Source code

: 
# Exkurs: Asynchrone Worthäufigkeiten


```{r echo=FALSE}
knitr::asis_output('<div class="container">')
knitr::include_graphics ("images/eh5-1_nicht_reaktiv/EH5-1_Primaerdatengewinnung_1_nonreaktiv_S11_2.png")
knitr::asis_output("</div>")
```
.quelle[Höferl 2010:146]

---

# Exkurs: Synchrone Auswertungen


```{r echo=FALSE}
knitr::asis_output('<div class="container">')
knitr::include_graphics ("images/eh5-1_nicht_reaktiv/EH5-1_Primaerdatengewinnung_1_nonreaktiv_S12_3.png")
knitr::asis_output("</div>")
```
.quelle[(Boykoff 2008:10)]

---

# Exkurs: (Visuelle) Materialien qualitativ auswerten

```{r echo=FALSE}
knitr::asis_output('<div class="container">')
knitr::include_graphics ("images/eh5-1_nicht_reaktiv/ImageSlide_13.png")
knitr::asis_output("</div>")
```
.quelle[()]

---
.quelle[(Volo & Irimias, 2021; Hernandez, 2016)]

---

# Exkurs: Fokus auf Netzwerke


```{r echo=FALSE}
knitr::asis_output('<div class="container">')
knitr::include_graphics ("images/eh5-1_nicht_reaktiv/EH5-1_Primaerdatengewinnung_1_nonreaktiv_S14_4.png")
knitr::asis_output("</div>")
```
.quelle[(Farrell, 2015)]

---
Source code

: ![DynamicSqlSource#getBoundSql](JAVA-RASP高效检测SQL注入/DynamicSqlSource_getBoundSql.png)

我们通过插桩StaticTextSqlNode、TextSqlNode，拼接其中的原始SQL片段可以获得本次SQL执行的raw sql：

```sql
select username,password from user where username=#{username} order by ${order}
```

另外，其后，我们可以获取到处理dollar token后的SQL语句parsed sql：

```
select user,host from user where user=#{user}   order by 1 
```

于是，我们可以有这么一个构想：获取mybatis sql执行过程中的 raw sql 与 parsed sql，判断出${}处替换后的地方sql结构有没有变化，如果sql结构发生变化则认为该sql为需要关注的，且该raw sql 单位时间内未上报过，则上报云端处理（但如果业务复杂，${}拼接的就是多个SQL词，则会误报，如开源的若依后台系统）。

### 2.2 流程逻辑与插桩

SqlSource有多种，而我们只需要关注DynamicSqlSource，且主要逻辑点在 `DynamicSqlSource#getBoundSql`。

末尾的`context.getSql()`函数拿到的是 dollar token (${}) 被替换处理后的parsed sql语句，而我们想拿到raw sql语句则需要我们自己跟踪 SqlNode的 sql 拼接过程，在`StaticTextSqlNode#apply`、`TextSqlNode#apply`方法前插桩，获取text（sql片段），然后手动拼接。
______
* What you have to do *
Repeat every record exactly as written, please.

* Completed exercise *
Source code

: 
# Exkurs: Asynchrone Worthäufigkeiten


```{r echo=FALSE}
knitr::asis_output('<div class="container">')
knitr::include_graphics ("images/eh5-1_nicht_reaktiv/EH5-1_Primaerdatengewinnung_1_nonreaktiv_S11_2.png")
knitr::asis_output("</div>")
```
.quelle[Höferl 2010:146]

---

# Exkurs: Synchrone Auswertungen


```{r echo=FALSE}
knitr::asis_output('<div class="container">')
knitr::include_graphics ("images/eh5-1_nicht_reaktiv/EH5-1_Primaerdatengewinnung_1_nonreaktiv_S12_3.png")
knitr::asis_output("</div>")
```
.quelle[(Boykoff 2008:10)]

---

# Exkurs: (Visuelle) Materialien qualitativ auswerten

```{r echo=FALSE}
knitr::asis_output('<div class="container">')
knitr::include_graphics ("images/eh5-1_nicht_reaktiv/ImageSlide_13.png")
knitr::asis_output("</div>")
```
.quelle[()]

---
.quelle[(Volo & Irimias, 2021; Hernandez, 2016)]

---

# Exkurs: Fokus auf Netzwerke


```{r echo=FALSE}
knitr::asis_output('<div class="container">')
knitr::include_graphics ("images/eh5-1_nicht_reaktiv/EH5-1_Primaerdatengewinnung_1_nonreaktiv_S14_4.png")
knitr::asis_output("</div>")
```
.quelle[(Farrell, 2015)]

---
Source code

: ![DynamicSqlSource#getBoundSql](JAVA-RASP高效检测SQL注入/DynamicSqlSource_getBoundSql.png)

我们通过插桩StaticTextSqlNode、TextSqlNode，拼接其中的原始SQL片段可以获得本次SQL执行的raw sql：

```sql
select username,password from user where username=#{username} order by ${order}
```

另外，其后，我们可以获取到处理dollar token后的SQL语句parsed sql：

```
select user,host from user where user=#{user}   order by 1 
```

于是，我们可以有这么一个构想：获取mybatis sql执行过程中的 raw sql 与 parsed sql，判断出${}处替换后的地方sql结构有没有变化，如果sql结构发生变化则认为该sql为需要关注的，且该raw sql 单位时间内未上报过，则上报云端处理（但如果业务复杂，${}拼接的就是多个SQL词，则会误报，如开源的若依后台系统）。

### 2.2 流程逻辑与插桩

SqlSource有多种，而我们只需要关注DynamicSqlSource，且主要逻辑点在 `DynamicSqlSource#getBoundSql`。

末尾的`context.getSql()`函数拿到的是 dollar token (${}) 被替换处理后的parsed sql语句，而我们想拿到raw sql语句则需要我们自己跟踪 SqlNode的 sql 拼接过程，在`StaticTextSqlNode#apply`、`TextSqlNode#apply`方法前插桩，获取text（sql片段），然后手动拼接。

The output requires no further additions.